Mattarella in occasione del Giorno della Memoria è sempre intervenuto, lo scorso anno ricordò: “. Gli anni che sono passati da quegli eventi luttuosi non attenuano il senso di sconforto, di vuoto esistenziale, di pena sconfinata per le vittime innocenti che si prova di fronte alla mostruosità del sistema di sterminio di massa – degli ebrei e di altri gruppi considerati indegni di vivere – pianificato e organizzato dal nazismo hitleriano e dai suoi complici in Europa”.

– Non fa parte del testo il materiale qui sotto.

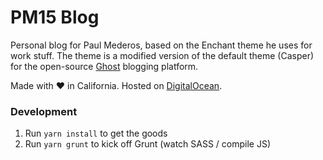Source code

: # PM15 Blog

Personal blog for Paul Mederos, based on the Enchant theme he uses for work stuff.
The theme is a modified version of the default theme (Casper) for the open-source [Ghost](http://github.com/tryghost/ghost/) blogging platform.

Made with ❤️ in California. Hosted on [DigitalOcean](https://www.digitalocean.com/).

### Development

1. Run `yarn install` to get the goods
2. Run `yarn grunt` to kick off Grunt (watch SASS / compile JS)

La memoria della Shoah vuole essere, per Mattarella, anche una condanna definitiva delle leggi razziali e delle deportazioni degli Italiani nei campi di sterminio nazisti. Nei suoi discorsi rimarca la vergogna delle leggi razziali che: “rappresentano un capitolo buio, una macchia indelebile, una pagina infamante della nostra storia”.
Il Presidente ricorda i militari italiani deportati nei campi di concentramento tedeschi: “Pochi cedettero in cambio di cibo e di condizioni di vita più accettabili. La stragrande maggioranza, la quasi totalità, rimase compatta, nonostante la fame, i patimenti, il freddo e i maltrattamenti”. Mattarella spesso richiama la necessità di vigilare sulle nuove forme di diffusione dell’odio attraverso il Web. Si tratta di un aspetto che gli sta molto a cuore perché si rivolge ad una platea di giovani che dei social e degli strumenti digitali fanno un uso quotidiano.
Il 18 Aprile del 2023, il Presidente ha partecipato alla “Marcia dei Vivi” l’annuale marcia dei sopravvissuti all’Olocausto che si svolge ad Auschwitz, dove ha incontrato le sorelle Tatiana e Andra Bucci sopravvissute agli orrori di Birkenau. Tra le iniziative volte a preservare la memoria ne ricordiamo due per la loro peculiarità. La cerimonia organizzata, ogni anno, davanti al Consolato Generale d’Italia a New York con la partecipazione di diplomatici, rappresentanti del mondo ebraico, della collettività italiana ed italo-americana impegnati nella lettura di tutti nomi degli ebrei deportati dall’Italia e dai territori italiani.
E l’iniziativa “Le Pietre d’Inciampo” nate dall’idea dell’artista berlinese Gunter Demnig: piccole targhe di ottone della dimensione di un sanpietrino poste davanti all’abitazione delle vittime su cui sono incisi nome e cognome, data di nascita, luogo di deportazione e data di morte. “Un inciampo – come sottolineò Napolitano nel gennaio del 2015 – non fisico, ma visivo e mentale, per far fermare a riflettere sulle atrocità naziste ogni volta ci si passa vicino”.